-- START Article --

Form of Protective Covenant Agreement between the Company and Kevin Warren
EX-10.12 6 ups-12312018xexhibit1012.htm EXHIBIT 10.12 - UPS PROTECTIVE COVENANT AGREEMENT Exhibit
UPS PROTECTIVE COVENANT AGREEMENT
I, Kevin Warren, am voluntarily entering into this Protective Covenant Agreement (“Agreement”) with United Parcel Service, Inc. (“UPS” or “the Company”) on the date set forth below (the “Effective Date”).
(a)Key Employee: I acknowledge and agree that, by reason of my highly specialized skill set and the Company’s investment of time, training, money, trust, and exposure to Confidential Information, I am intimately involved in the planning and direction of the Company’s global business operations.
(i) Employment: I acknowledge and agree that my execution of, and compliance with, this Agreement are material factors in the Company’s decision to hire me and to provide me with access to Confidential Information that is not provided to other employees of the Company, which constitutes good and valuable consideration for the covenants set forth in this Agreement.
(ii) Restricted Stock Units and Transition Payments: It is understood and agreed that, on the Effective Date, I will receive a special, one-time grant of Restricted Stock Units (“RSUs”) valued at $3,000,000 pursuant to (and subject to the terms of) the UPS 2015 Omnibus Incentive Compensation Plan and a Restricted Stock Unit Award Agreement (“Award Agreement”), which such Award Agreement will include a vesting schedule and various other terms and conditions, and pursuant to which the number of Restricted Stock Units awarded will be calculated by dividing the $3,000,000 value of the grant by the closing price of UPS stock on the grant date. I will be required to acknowledge acceptance of the Award Agreement and the terms and conditions thereof in order to receive the award of the RSUs. In addition, it is understood and agreed that I will receive Transition Payments of $2,450,000 payable in payments of $950,000 on June 30, 2018, $750,000 on June 30, 2019 and $750,000 on June 30, 2020.
(iii) Separation Pay. In further consideration for my obligations under this Agreement, the Company shall pay me Separation Pay under the following terms and conditions:
(y) In the event that my employment is terminated by the Company without Cause during the first two (2) years after the Effective Date, the Company shall pay me Separation Pay.
(z) In the event that my employment is terminated by the Company without Cause after July 1, 2020, the Company shall only be required to pay me Separation Pay in the event that the Company elects, at its sole discretion, to require that I be bound by the post-termination Covenant Not to Compete described in Paragraph 6 below. If the Company elects not to require that I be bound by the post-termination Covenant Not to Compete described in Paragraph 6 below, I understand that I will not be paid Separation Pay pursuant to this Paragraph 1(b)(iii)(z).
(c)Potential Unfair Competition: I acknowledge and agree that, as a result of my receipt of Confidential Information, my role at UPS, and my relationships with UPS customers and/or employees, I would have an unfair competitive advantage if I were violate this Agreement.
(d)No Undue Hardship: I acknowledge and agree that, in the event that my employment with the Company terminates for any reason, I possess marketable skills and abilities that will enable me to find suitable employment without violating the covenants set forth in this Agreement.

-- END Article --

Set tasks »
• 1. According to the UPS protective covenant agreement, what is the value of the one-time grant of Restricted Stock Units?
• 2. Reproduce the UPS protective covenant agreement word for word, starting at "(c)Potential Unfair Competition: I" and ending at "violating the covenants set forth in this Agreement.".
• 3. Proceed with the UPS protective covenant agreement from the point where it stops.
The listing after this point comes from a separate source unrelated to the agreement.

-- START Supplied entries --

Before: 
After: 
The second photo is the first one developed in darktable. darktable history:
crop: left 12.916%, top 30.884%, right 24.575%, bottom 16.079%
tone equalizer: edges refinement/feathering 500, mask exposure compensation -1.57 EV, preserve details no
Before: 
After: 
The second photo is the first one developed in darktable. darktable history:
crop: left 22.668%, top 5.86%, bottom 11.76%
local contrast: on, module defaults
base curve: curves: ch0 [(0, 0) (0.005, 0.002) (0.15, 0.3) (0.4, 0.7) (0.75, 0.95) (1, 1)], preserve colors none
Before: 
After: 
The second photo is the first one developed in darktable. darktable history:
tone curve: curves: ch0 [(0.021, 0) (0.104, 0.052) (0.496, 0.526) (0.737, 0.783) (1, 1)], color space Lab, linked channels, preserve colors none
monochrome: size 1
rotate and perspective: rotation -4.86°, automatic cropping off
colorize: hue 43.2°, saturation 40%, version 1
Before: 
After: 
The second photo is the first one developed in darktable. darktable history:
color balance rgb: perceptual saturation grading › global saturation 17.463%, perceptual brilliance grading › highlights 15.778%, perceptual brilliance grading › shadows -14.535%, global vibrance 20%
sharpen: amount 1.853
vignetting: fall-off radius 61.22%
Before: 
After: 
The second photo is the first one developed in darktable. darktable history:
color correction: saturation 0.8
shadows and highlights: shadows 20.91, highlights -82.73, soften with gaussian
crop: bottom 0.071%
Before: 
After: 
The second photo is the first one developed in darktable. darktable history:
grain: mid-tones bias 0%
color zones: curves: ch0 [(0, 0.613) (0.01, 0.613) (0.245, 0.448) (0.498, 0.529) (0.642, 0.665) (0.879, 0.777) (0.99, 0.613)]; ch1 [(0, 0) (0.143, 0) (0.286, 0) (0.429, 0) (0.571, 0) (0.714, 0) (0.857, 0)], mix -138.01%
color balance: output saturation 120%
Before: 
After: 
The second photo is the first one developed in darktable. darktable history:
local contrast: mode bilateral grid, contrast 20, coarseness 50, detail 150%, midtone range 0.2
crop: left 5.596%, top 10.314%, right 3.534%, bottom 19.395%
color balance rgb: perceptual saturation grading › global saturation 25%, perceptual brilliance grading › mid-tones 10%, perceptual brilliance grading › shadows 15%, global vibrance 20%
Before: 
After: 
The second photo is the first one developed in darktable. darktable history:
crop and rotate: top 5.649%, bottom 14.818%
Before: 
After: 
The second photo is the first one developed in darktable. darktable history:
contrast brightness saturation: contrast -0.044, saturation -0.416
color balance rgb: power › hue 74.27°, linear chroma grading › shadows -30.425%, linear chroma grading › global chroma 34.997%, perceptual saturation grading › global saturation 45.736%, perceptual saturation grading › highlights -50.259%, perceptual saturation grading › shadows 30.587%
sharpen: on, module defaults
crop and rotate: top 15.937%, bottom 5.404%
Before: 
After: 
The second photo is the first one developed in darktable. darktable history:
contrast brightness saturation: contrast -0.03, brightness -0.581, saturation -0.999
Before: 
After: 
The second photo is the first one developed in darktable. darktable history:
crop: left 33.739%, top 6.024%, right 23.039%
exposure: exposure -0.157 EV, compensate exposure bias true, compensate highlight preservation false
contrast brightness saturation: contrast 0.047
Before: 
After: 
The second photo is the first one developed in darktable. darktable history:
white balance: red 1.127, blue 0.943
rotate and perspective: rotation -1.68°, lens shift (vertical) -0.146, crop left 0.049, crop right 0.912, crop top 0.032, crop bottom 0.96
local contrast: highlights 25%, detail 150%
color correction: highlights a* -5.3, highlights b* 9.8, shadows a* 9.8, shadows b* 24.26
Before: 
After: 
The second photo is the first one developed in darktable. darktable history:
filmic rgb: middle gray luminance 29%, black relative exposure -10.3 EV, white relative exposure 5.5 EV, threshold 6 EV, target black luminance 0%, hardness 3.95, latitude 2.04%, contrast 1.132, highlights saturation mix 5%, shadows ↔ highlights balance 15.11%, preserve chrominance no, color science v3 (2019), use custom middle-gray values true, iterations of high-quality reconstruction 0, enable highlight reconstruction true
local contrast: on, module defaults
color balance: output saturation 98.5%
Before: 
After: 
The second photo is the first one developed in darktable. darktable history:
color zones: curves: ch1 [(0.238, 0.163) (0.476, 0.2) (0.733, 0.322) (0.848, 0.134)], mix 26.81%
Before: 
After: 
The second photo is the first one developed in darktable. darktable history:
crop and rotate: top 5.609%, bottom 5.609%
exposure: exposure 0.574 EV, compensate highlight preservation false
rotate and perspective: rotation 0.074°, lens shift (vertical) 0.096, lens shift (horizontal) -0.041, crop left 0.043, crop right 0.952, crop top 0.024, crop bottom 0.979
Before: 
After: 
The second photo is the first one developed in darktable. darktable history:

-- END Supplied entries --

Per-task outputs »
• 1. $3,000,000

• 2.
(c)Potential Unfair Competition: I acknowledge and agree that, as a result of my receipt of Confidential Information, my role at UPS, and my relationships with UPS customers and/or employees, I would have an unfair competitive advantage if I were violate this Agreement.
(d)No Undue Hardship: I acknowledge and agree that, in the event that my employment with the Company terminates for any reason, I possess marketable skills and abilities that will enable me to find suitable employment without violating the covenants set forth in this Agreement.

• 3.
(e)Voluntary Execution: I acknowledge and affirm that I am executing this Agreement voluntarily, that I have read this Agreement carefully, that I have had a full and reasonable opportunity to consider this Agreement (including an opportunity to consult with legal counsel), and that I have not been pressured or in any way coerced, threatened or intimidated into signing this Agreement.
(a)“Cause” means a termination of my employment by the Company due to one or more of the following: the indictment of any felony or indictment of a misdemeanor involving theft or moral turpitude; and/or commission of any act or omission that constitutes neglect or misconduct with respect to my employment duties that results in economic harm to the Company; and/or violation of any of the Company’s substance abuse, compliance or any other policies that may be applicable to me and that may be in effect at the time of the occurrence; and/or a breach of any material provision of this Agreement any other agreements or understanding in effect at the time of the breach, between me and the Company.
(b) “Company” means United Parcel Service, Inc., a Delaware Corporation with its principal place of business in Atlanta, Georgia, and all of its Affiliates (as defined in O.C.G.A. § 13-8-51(1)).
(c)“Confidential Information” means all information regarding the Company, its activities, businesses or customers which I learned as a result of my employment, that is valuable to the Company and that is not generally disclosed by practice or authority to persons not employed or otherwise engaged by the Company, but that does not rise to the level of a Trade Secret. “Confidential Information” shall include, but is not limited to, financial plans and data; legal affairs; management planning information; business plans; acquisition plans; operational methods and technology; market studies; marketing plans or strategies; product development techniques or plans; customer lists; details of customer contracts; current and anticipated customer requirements and specifications; customer pricing and profitability data; past, current and planned research and development; employee-related information and new personnel acquisition plans. “Confidential Information” shall not include information that is or becomes generally available to the public by the act of one who has the right to disclose such information without violating any right or privilege of the Company. However, although certain information may be generally known in the relevant industry, the fact that the Company uses such information may not be so known and in such instance the information would compromise Confidential Information. This definition shall not limit any definition of “confidential information” or any equivalent term under applicable state or federal law.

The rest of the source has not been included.